Duties and taxes are the two separate charges that apply to most cross-border shipments, often confused as a single line item. Duty is a tariff based on the goods’ HS classification, country of origin, and applicable trade agreements. Tax is a consumption charge (VAT in the UK and EU, GST/HST in Canada, IVA in Mexico, sales tax in the US) based on where the goods are being delivered. Both can apply to the same shipment, calculated independently.
How it works in practice
A typical US-to-Canada B2C example: a US-based brand ships a $100 order to a customer in Ontario. The HS code carries a 6% duty rate, but the order qualifies for USMCA, so duty is $0. GST/HST in Ontario is 13%, so the tax owed is $13. The total landed cost to the customer is $113 if collected at the door, or $113 if pre-paid at checkout via DDP. The math reverses on Canada-to-US shipments, where USMCA can again waive duty but state-level sales tax may apply depending on the seller’s nexus.
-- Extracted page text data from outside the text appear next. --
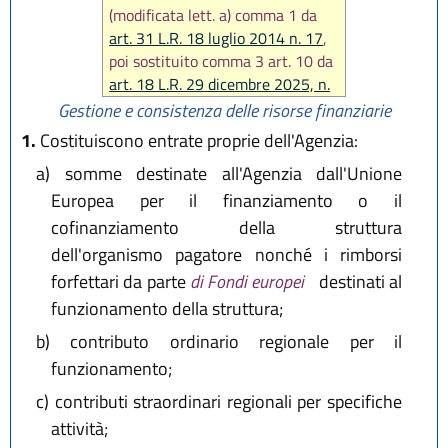
(modificata lett. a) comma 1 da
art. 31 L.R. 18 luglio 2014 n. 17
,
poi sostituito comma 3 art. 10 da
art. 18 L.R. 29 dicembre 2025, n.
11
)
Gestione e consistenza delle risorse finanziarie
1.
Costituiscono entrate proprie dell'Agenzia:
a)
somme destinate all'Agenzia dall'Unione
Europea per il finanziamento o il
cofinanziamento della struttura
dell'organismo pagatore nonché i rimborsi
forfettari da parte
di Fondi europei
destinati al
funzionamento della struttura;
b)
contributo ordinario regionale per il
funzionamento;
c)
contributi straordinari regionali per specifiche
attività;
In the EU, the IOSS (Import One-Stop Shop) lets sellers collect VAT at checkout and remit centrally, avoiding per-shipment VAT collection at the border. In the UK, the equivalent is the £135 VAT-at-checkout threshold.
Why it matters
The single biggest source of cross-border customer complaints is unexpected duty-and-tax bills at the door. A customer sees the order total at checkout, then a courier hands them a separate bill for $30 in duty and tax on delivery. The DDP (Delivered Duty Paid) model fixes this by collecting at checkout, which is now standard for brands serious about cross-border conversion rates.
Common misconceptions
- Duty and tax are not the same. Brands often quote “duty” and mean the combined total.
- Free trade agreements like USMCA waive duty, not tax. GST, HST, VAT, and IVA still apply.
- Tax obligations follow the destination, not the origin. A US seller shipping to a Canadian buyer still owes Canadian GST.